To alleviate some issues, at this point i would DISABLE “Allow Direct Media Path”.  once you know your phones work, you can set this up, but may cause issues if the network is not set properly.

 

 

Now you can boot your phones up.  When the J series boot, if they are newer SIP firmware, they may ask if you want to perform automatic provisioning.  You can, if you have access to the DES server (des.avaya.com), which is handy, but not necessary.

So, select NO for auto provisioning.  Once the phones bot up, if we are touching the phones (for sake of ease lets do that for now, as there are previous posts on setting a DHCP server) .  When you can get into the phones admin, go to servers, and set the http or https file server to point to your IP Offices LAN/WAN IP.

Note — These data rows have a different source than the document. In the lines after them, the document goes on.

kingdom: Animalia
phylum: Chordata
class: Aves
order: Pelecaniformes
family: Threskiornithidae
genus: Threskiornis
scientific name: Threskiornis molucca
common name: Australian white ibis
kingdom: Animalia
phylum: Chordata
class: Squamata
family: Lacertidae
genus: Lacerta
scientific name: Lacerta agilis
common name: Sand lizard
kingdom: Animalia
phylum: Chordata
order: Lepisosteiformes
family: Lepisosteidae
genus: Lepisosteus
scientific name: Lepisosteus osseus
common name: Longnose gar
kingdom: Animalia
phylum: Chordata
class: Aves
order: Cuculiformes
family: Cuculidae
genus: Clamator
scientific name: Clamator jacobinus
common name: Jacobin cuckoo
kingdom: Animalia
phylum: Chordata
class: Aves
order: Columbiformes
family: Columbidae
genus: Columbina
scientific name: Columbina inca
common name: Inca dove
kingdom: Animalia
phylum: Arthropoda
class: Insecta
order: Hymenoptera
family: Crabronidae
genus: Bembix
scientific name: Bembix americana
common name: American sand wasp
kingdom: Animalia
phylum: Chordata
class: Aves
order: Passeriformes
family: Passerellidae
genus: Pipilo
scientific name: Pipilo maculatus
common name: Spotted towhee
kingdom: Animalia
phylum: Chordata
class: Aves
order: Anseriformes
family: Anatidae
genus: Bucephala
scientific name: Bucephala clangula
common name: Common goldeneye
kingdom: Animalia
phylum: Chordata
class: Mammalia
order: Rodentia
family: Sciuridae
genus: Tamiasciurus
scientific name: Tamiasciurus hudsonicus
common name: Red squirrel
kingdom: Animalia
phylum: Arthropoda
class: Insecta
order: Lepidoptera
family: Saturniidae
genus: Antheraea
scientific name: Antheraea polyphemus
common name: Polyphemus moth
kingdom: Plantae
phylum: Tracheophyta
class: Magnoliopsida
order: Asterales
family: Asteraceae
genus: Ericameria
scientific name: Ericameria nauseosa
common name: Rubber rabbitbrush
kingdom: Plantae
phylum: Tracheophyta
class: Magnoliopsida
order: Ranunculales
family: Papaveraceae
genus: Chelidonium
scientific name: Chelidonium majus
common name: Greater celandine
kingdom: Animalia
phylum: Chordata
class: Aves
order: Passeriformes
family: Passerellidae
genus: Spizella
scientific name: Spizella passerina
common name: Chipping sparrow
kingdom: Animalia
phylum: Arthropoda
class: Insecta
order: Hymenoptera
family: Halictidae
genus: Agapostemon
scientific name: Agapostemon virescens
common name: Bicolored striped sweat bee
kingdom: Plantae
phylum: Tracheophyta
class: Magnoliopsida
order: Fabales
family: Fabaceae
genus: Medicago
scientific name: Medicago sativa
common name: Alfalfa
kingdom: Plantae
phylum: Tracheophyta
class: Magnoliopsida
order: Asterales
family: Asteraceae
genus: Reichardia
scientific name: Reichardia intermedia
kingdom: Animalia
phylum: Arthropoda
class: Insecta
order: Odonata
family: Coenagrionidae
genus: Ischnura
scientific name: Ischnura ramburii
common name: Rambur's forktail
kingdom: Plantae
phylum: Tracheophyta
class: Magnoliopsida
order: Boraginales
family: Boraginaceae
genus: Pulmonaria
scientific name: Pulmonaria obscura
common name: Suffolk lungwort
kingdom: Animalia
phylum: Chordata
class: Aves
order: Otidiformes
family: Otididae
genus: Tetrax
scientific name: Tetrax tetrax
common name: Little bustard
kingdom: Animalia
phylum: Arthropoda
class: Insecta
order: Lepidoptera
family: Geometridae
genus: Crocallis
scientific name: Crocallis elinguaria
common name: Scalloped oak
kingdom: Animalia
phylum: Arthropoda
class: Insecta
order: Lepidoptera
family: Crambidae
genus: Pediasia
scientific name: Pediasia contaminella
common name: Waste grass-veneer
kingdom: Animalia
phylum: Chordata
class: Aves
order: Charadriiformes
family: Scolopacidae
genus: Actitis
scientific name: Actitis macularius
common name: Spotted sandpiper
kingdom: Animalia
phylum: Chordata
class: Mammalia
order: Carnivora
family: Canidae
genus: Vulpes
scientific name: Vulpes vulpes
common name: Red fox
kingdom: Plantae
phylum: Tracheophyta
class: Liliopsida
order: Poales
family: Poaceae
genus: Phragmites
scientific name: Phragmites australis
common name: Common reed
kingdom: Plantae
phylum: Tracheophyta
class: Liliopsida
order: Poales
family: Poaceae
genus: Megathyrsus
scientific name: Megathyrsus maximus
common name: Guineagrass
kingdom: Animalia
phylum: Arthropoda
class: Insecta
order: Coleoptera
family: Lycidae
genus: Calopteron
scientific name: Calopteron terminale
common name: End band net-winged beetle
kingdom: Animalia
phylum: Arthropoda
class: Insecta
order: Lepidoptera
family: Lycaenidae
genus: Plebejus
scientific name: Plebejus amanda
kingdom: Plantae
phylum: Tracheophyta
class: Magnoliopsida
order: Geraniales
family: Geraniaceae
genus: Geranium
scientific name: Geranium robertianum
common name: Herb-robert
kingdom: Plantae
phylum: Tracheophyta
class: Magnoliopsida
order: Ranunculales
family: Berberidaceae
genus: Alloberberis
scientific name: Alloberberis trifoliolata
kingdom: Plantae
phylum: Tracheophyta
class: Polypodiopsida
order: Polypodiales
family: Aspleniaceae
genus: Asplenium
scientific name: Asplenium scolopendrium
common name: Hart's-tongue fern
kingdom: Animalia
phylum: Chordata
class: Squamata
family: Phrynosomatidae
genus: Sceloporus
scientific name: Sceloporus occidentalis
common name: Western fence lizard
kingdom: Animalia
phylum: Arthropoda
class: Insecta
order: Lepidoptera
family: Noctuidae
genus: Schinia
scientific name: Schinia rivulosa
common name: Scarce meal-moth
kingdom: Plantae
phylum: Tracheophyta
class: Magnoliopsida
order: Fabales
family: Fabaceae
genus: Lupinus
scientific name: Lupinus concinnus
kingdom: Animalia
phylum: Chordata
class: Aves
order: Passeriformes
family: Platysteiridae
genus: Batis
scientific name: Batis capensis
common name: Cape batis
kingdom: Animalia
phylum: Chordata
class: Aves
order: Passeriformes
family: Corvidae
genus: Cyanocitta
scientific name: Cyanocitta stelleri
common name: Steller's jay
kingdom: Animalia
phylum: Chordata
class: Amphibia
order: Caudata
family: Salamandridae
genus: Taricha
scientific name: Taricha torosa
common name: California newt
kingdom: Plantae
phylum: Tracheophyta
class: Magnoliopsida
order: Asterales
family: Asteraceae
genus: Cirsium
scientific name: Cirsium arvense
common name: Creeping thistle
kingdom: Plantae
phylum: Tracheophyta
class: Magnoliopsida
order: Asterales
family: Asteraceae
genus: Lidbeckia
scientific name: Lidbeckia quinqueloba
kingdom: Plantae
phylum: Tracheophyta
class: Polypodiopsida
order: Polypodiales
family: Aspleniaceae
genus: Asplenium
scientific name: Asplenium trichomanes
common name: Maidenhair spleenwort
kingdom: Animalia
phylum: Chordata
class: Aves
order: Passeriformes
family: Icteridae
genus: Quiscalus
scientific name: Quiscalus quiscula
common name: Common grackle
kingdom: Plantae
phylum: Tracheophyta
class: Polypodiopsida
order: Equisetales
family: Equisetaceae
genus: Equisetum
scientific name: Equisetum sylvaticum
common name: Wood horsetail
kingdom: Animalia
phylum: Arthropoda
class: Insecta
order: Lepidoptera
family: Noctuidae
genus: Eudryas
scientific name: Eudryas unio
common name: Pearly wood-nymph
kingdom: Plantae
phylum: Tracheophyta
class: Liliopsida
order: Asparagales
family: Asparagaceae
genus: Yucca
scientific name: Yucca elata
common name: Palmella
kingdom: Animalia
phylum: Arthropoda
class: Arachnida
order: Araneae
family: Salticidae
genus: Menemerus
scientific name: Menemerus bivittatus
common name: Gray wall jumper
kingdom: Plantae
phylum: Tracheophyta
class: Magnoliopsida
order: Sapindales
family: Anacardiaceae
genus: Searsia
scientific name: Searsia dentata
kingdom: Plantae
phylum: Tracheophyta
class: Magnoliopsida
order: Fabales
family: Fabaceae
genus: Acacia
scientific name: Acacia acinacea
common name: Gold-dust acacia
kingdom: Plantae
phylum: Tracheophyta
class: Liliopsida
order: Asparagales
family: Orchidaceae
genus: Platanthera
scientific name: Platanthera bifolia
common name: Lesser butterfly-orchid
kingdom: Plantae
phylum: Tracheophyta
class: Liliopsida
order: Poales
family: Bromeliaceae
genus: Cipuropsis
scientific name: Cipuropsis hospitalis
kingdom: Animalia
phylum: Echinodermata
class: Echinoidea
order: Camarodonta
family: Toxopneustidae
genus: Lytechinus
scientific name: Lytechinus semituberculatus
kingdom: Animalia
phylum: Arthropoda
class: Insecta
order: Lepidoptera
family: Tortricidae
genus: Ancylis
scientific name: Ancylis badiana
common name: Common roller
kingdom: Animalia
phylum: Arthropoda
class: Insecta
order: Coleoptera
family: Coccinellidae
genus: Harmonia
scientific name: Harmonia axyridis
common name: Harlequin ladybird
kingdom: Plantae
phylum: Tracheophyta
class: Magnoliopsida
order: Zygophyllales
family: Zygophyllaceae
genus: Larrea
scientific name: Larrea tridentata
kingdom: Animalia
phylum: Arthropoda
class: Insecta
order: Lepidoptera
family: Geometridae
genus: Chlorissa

The phone now requests the settings text file appropriate for its particular model from the file server. This file contains a wide range of phone settings including details of the SIP server and protocols it should use and the certificate name if using TLS.

IF you have a 46xxsettings.txt file in teh Primary folder directory, now is the time to delete it.  When a file is requested, for example the 46xxsettings.txt file, if it does not exist, it will auto create a new one, with the settings we have done up to this point.  You can browse to 192.168.42.1/46xxsettings.txt and see the file create, reflecting the FQDN, and SIP domain settings.  Also at the top, you will see “AUTOGENERATED”

So the phone should grab any upgrades and upgrade per your release.  Yo can watch Sysmon if you want to see the files transfer.

That should be good enough.  I would recommend doing baby steps, if your end install will be TLS/SRTP/Remote worker etc…if the phones can come up with these minimal setting, then we can set the certificate and then TLS, and then remote worker.